> _Problem description_:
Below are records; report the number of lines among them that include the word "загоны", and nothing further.

Exercise material section start

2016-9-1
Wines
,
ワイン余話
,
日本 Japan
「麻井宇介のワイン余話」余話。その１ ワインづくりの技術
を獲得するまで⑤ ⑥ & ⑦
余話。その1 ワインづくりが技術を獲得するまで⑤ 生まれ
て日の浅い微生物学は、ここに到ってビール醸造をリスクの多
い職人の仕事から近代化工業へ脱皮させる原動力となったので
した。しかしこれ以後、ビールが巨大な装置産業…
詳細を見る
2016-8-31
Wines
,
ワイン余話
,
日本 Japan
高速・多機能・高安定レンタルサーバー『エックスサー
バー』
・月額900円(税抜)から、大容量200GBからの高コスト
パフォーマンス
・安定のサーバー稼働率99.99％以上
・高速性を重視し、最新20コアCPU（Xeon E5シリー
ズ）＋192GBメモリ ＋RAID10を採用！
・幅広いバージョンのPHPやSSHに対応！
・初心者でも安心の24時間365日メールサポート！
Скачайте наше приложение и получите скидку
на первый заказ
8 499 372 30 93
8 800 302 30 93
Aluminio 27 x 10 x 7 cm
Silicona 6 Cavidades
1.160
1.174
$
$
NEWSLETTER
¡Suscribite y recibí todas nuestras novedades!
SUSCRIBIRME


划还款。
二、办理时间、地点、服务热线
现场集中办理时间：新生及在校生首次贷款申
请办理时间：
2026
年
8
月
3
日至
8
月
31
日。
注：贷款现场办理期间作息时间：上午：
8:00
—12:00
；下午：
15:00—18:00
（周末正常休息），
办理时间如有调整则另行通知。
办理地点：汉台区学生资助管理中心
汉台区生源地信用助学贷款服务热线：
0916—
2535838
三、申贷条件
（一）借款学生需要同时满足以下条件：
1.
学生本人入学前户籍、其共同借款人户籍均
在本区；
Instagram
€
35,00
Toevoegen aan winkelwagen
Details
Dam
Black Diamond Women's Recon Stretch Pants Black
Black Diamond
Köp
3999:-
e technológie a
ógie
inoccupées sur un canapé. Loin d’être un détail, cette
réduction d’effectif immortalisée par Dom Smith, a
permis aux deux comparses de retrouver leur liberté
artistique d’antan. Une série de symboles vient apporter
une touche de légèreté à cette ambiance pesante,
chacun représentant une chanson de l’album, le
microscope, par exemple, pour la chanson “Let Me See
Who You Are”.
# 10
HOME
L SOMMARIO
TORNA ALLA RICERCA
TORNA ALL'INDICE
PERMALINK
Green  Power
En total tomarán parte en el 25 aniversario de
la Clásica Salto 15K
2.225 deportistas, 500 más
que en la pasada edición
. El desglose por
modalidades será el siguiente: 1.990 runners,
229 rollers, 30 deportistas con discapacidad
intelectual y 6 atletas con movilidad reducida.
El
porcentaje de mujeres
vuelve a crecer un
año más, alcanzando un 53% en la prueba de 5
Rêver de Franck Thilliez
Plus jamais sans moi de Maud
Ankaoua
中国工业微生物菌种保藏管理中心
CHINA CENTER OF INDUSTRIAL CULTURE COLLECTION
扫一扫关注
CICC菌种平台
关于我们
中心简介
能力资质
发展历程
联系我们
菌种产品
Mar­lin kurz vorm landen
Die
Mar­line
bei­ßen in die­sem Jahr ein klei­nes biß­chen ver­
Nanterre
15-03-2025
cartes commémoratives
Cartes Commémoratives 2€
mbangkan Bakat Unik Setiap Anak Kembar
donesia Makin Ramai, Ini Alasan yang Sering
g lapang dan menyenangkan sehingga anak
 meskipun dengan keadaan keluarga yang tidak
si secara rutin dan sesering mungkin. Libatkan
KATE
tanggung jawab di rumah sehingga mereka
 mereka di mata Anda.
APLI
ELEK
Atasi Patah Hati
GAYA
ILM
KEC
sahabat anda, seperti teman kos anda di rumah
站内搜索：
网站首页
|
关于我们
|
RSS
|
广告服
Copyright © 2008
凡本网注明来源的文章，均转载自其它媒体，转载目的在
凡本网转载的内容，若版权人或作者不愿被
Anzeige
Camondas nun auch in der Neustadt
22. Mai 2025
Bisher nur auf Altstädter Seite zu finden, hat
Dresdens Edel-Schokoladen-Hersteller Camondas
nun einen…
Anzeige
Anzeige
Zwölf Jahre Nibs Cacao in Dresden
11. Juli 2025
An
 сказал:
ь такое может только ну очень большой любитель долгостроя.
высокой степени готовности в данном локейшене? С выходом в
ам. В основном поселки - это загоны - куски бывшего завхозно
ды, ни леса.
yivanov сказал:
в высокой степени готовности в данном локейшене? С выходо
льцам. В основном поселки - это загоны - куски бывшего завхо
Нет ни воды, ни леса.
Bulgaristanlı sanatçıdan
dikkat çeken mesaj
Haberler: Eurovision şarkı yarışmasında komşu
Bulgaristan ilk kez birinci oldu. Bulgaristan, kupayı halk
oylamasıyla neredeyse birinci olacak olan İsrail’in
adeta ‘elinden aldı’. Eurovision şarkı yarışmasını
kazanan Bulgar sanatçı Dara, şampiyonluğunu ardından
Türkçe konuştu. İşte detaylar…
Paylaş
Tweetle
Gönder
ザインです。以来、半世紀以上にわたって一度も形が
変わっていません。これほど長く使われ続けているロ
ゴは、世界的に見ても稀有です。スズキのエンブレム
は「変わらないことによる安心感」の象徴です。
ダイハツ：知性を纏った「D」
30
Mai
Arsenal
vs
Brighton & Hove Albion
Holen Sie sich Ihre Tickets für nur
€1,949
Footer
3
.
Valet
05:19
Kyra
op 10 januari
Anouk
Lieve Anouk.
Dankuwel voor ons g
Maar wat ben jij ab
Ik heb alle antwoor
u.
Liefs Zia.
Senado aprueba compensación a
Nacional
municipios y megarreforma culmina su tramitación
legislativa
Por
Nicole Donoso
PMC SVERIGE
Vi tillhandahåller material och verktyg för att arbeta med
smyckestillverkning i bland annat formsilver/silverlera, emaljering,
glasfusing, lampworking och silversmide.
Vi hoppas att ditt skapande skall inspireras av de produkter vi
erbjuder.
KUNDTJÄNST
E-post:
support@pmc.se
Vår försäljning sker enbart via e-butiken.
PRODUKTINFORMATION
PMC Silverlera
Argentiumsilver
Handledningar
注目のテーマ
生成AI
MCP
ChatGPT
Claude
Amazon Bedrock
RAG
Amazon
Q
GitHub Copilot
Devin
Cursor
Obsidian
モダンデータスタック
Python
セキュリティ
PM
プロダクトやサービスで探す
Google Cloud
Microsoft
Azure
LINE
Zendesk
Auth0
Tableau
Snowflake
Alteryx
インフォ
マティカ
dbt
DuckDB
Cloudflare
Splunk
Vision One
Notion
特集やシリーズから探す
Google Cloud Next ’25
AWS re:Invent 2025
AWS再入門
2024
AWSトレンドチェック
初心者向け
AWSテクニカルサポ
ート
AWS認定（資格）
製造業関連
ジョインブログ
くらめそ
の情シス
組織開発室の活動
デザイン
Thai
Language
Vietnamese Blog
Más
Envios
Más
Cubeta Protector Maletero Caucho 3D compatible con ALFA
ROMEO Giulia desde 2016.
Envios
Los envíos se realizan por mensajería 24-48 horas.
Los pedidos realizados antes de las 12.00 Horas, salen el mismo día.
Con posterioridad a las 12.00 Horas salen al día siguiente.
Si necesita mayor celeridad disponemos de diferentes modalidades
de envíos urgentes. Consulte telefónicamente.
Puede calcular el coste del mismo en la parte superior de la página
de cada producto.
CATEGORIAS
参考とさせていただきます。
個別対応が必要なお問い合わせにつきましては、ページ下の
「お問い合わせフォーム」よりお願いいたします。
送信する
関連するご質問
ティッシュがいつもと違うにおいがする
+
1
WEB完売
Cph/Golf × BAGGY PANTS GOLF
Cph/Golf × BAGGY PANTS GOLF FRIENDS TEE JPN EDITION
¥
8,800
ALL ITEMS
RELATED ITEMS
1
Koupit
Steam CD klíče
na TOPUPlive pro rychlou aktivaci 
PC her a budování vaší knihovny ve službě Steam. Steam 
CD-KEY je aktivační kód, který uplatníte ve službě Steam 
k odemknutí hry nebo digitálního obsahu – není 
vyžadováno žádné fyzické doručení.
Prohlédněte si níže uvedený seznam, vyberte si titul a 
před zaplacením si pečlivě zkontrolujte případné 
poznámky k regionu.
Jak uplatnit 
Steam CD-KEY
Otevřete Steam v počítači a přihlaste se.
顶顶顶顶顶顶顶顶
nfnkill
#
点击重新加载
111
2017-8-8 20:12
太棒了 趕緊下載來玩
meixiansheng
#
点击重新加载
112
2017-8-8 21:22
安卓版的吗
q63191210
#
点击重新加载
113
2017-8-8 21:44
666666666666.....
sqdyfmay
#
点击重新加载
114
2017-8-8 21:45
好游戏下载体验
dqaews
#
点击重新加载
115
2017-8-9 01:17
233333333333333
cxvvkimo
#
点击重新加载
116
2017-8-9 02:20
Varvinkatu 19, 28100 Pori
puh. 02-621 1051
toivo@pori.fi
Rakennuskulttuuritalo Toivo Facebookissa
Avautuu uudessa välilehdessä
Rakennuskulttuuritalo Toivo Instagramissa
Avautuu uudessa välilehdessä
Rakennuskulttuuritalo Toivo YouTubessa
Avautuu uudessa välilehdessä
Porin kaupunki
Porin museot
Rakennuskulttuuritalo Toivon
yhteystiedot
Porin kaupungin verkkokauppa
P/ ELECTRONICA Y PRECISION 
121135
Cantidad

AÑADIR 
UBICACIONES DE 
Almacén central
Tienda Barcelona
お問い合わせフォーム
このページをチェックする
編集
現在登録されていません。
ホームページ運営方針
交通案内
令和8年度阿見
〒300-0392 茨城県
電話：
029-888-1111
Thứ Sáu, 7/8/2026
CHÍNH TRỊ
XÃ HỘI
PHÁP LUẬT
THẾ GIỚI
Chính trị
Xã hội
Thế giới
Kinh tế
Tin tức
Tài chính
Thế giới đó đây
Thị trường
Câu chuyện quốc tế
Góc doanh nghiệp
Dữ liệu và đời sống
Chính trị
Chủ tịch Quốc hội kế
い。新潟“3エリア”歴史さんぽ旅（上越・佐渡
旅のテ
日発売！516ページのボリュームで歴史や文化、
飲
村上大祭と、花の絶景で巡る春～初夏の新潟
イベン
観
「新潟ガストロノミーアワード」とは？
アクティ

Exercise material section end

> _Task answer_:
2